##### 本文
はじめに、固定された加圧検査装置1の膨張部2を、消防ホース6の雄結合金具5からホース21の内部に挿入する。この作業で、膨張部材11の外周が大きいために膨張部2を雄結合金具5に挿入しにくい場合には、膨張部材11を挿入管17の方向に押し込み、挿入時に雄結合金具5に当たる部分を極力減少させて、雄結合金具5に挿入する。
【0037】
膨張部2を挿入したのち、消防ホース6の雄結合金具5を加圧検査装置1の雌結合金具3に押し込み結合する。このとき、雄結合金具5の係止面51に雌結合金具3のつめ31の先端部分が係止されるカチッという結合する際の音を確認する。そして、消防ホース6を引っ張るなどして雄結合金具5が雌結合金具3に確実に結合されているのを確認する。
【0038】
そののち、膨張部材11の存在する位置に対応するホース21の外周に保護帯25を取り付ける。これにより、膨張部材11が押し広げられて内周面22と圧接したときに、ホース21がそれ以上拡がらないようにバックアップされ、ホース21に過大な張力が加わることが防止される。なお、加圧前のホース21は容易に変形するので、保護帯25のフック26の部分を互いに容易に咬み合わせることができる。
【0039】
つづいて、第1給水ポートPT1から1次加圧水を加圧検査装置1に供給する。1次加圧水の供給圧力は、検査圧力すなわち2次加圧水の検査時の圧力より0.3MPaまたはそれ以上高い値である。なお、検査圧力は消防ホース6の径により異なっており、呼称40Aでは0.7MPa、呼称50Aおよび65Aでは0.9〜1.6MPaである。したがって、たとえば、呼称40Aの消防ホース6を検査する場合には、1次加圧水の供給圧力を1MPa以上にして第1給水ポートPT1に供給する。
##########
### 作業指示
上の本文（消防ホースの加圧検査の手順）のうち、「はじめに、固定された加圧検査」から始まり「結合されているのを確認する。」で終わる部分を、一字も変えずに打ち直してください。
##### 提供資料
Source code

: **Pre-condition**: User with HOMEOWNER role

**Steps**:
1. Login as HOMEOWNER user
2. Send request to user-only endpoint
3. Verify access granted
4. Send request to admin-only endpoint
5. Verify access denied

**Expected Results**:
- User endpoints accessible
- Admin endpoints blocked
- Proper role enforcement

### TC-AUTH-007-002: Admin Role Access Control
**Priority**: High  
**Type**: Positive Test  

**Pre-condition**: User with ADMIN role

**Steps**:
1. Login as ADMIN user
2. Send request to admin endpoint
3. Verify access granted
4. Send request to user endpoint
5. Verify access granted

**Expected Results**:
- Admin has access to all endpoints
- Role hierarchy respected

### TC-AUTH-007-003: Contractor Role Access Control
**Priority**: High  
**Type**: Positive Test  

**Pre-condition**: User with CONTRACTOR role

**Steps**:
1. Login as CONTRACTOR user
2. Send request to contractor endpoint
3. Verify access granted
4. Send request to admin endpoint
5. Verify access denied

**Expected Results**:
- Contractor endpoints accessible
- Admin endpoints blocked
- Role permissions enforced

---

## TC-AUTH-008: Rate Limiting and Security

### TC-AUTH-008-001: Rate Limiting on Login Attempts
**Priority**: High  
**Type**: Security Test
##########
### 解答例
はじめに、固定された加圧検査装置1の膨張部2を、消防ホース6の雄結合金具5からホース21の内部に挿入する。この作業で、膨張部材11の外周が大きいために膨張部2を雄結合金具5に挿入しにくい場合には、膨張部材11を挿入管17の方向に押し込み、挿入時に雄結合金具5に当たる部分を極力減少させて、雄結合金具5に挿入する。
【0037】
膨張部2を挿入したのち、消防ホース6の雄結合金具5を加圧検査装置1の雌結合金具3に押し込み結合する。このとき、雄結合金具5の係止面51に雌結合金具3のつめ31の先端部分が係止されるカチッという結合する際の音を確認する。そして、消防ホース6を引っ張るなどして雄結合金具5が雌結合金具3に確実に結合されているのを確認する。